Джестера вчера ночью жестоко обидели, и теперь он сам был жесток с дедом, закрывая глаза на то, что дед стар.

— Да, чем больше я тебя слушаю, тем больше мне кажется, что ты свалился прямо с Марса.

Джестер встал из-за стола, почти не дотронувшись до еды. Судья побрел за ним следом.

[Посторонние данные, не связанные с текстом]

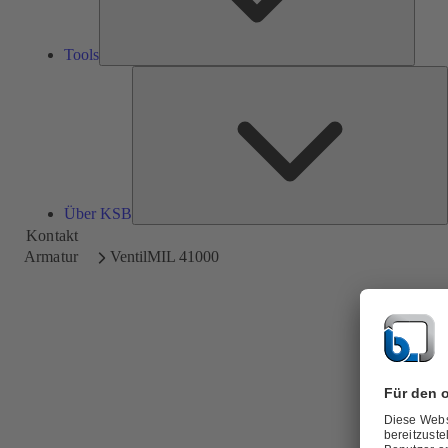
Tools
Ü
Über KSB
Kontakt
Armatur
Ventil
MIL 41000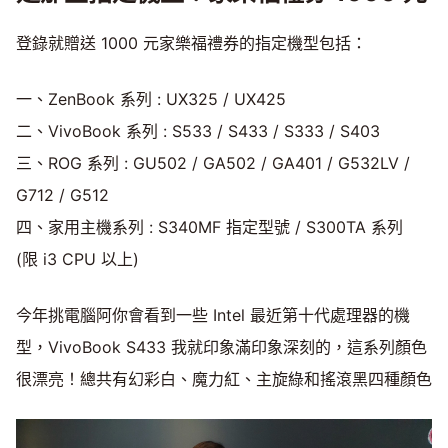
登錄就贈送 1000 元家樂福禮券的指定機型包括：
一、ZenBook 系列 : UX325 / UX425
二、VivoBook 系列 : S533 / S433 / S333 / S403
三、ROG 系列 : GU502 / GA502 / GA401 / G532LV /
G712 / G512
四、家用主機系列 : S340MF 指定型號 / S300TA 系列
(限 i3 CPU 以上)
今年挑電腦阿你會看到一些 Intel 最近第十代處理器的機
型，VivoBook S433 我就印象滿印象深刻的，這系列顏色
很漂亮！總共有幻彩白、魔力紅、主旋綠和搖滾黑四種顏色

— С Марса? — повторил он. — Ты подразумеваешь, что я оторвался от земли и вознесся на другую планету? — Голос у него вдруг стал высокий, почти визгливый. — Разрешите вам сказать, Джон Джестер Клэйн, что я не занесся ни на какую другую планету, я крепко стою на земле, тут было мое место и тут будет. Я всеми корнями врос в эту землю, в самое ее нутро. Может, я еще не бессмертен, но, погоди, мое имя будет таким же славным, как имя Джорджа Вашингтона или Авраама Линкольна… а почитать меня будут больше, чем Линкольна, потому что я хочу загладить зло, причиненное моей стране.

— A-а, деньги конфедератов… Ладно, я пошел.

— Обожди, сынок, сегодня должен прийти этот негр, я думал, что мы его вместе с тобой прощупаем.

— Я знаю, что он придет, — сказал Джестер. Ему не хотелось быть здесь, когда явится Шерман.

— Он парень положительный, я все о нем знаю, он мне поможет с диетой, будет делать уколы, распечатывать письма — словом, выполнять обязанности личного референта. Он будет моей опорой.

— Я еще посмотрю, какой тебе этот Шерман Пью будет опорой!

— Он будет мне читать вслух… Он ведь образованный парень… бессмертные стихи. — В голосе судьи опять появились визгливые нотки. — А не такую дрянь, как та книжка, которую я запретил выдавать библиотеке. Я должен был ее запретить, ведь я ответственное лицо и призван следить за тем, чтобы все в этом городе, в этом штате, да и во всей стране, было в порядке. Во всем мире, если я смогу этого добиться!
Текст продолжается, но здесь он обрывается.